DATA EXTRACT below:

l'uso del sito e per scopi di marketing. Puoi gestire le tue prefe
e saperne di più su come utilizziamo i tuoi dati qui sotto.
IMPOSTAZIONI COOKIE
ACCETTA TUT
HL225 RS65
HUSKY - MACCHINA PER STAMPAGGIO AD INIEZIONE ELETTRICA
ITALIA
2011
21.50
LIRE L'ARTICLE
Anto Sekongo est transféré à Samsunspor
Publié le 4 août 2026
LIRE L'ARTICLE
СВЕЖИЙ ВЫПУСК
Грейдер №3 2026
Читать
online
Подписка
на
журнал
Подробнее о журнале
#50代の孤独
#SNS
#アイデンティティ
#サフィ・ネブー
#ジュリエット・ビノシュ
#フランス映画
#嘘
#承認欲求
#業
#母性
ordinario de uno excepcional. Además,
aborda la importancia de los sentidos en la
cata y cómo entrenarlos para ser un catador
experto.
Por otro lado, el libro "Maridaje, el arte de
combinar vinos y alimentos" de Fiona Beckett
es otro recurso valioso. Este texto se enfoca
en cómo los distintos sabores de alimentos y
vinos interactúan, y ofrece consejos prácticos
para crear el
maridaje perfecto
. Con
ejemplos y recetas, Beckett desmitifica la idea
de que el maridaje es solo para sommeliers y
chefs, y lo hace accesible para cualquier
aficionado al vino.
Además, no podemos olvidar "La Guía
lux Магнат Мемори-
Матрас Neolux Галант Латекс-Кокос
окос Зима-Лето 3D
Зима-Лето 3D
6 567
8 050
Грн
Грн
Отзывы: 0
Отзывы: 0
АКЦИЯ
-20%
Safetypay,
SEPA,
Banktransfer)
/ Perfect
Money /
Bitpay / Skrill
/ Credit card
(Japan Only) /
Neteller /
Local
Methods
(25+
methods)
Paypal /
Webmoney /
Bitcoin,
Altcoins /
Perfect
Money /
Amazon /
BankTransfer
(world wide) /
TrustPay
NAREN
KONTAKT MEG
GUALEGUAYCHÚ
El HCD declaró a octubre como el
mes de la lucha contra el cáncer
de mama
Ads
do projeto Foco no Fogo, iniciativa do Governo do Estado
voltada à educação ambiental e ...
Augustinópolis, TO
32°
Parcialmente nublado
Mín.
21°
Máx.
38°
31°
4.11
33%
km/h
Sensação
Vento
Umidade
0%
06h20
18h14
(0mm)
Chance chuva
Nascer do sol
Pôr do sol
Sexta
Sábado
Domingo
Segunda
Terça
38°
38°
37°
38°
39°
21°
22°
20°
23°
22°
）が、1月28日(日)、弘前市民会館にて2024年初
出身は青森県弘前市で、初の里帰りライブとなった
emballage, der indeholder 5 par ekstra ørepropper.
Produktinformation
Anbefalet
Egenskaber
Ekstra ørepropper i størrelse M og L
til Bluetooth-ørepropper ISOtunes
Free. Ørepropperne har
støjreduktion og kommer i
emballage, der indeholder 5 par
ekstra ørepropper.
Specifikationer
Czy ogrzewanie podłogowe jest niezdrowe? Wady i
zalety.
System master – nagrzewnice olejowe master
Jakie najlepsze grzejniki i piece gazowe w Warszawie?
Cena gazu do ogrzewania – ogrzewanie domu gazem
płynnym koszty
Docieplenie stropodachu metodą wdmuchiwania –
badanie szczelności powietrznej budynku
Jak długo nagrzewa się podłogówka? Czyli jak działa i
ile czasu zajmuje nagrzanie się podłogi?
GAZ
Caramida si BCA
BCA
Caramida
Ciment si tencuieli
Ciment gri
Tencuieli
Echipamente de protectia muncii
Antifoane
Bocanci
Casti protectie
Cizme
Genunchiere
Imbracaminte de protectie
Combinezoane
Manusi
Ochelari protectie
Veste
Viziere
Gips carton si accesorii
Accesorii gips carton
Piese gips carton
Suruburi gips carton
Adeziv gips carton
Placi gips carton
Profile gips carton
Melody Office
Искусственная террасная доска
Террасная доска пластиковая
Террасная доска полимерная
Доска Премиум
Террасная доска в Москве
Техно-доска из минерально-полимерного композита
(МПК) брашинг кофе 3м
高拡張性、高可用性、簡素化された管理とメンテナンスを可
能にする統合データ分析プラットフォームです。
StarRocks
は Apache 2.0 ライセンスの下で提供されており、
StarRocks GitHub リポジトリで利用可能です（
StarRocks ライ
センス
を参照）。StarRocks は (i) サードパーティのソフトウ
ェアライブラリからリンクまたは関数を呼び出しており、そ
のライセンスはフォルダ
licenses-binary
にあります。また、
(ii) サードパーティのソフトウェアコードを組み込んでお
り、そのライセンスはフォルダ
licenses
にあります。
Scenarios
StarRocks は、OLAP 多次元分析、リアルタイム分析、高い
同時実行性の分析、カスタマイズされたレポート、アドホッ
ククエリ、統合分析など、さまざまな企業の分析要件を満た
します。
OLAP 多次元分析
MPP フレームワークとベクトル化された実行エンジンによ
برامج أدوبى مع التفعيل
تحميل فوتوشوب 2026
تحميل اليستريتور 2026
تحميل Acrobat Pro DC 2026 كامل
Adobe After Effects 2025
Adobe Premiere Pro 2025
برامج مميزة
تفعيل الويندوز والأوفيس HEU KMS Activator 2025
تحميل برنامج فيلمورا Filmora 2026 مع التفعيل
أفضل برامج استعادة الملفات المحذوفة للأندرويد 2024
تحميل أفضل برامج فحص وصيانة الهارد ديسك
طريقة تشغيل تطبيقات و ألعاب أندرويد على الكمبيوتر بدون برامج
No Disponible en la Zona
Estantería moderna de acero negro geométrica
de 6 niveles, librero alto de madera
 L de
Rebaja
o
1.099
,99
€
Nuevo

End of DATA EXTRACT.

Please copy exactly the lines from the first line of the records above through the line containing "Por otro lado, el", including both, and nothing more.

:: RESULT ::
l'uso del sito e per scopi di marketing. Puoi gestire le tue prefe
e saperne di più su come utilizziamo i tuoi dati qui sotto.
IMPOSTAZIONI COOKIE
ACCETTA TUT
HL225 RS65
HUSKY - MACCHINA PER STAMPAGGIO AD INIEZIONE ELETTRICA
ITALIA
2011
21.50
LIRE L'ARTICLE
Anto Sekongo est transféré à Samsunspor
Publié le 4 août 2026
LIRE L'ARTICLE
СВЕЖИЙ ВЫПУСК
Грейдер №3 2026
Читать
online
Подписка
на
журнал
Подробнее о журнале
#50代の孤独
#SNS
#アイデンティティ
#サフィ・ネブー
#ジュリエット・ビノシュ
#フランス映画
#嘘
#承認欲求
#業
#母性
ordinario de uno excepcional. Además,
aborda la importancia de los sentidos en la
cata y cómo entrenarlos para ser un catador
experto.
Por otro lado, el libro "Maridaje, el arte de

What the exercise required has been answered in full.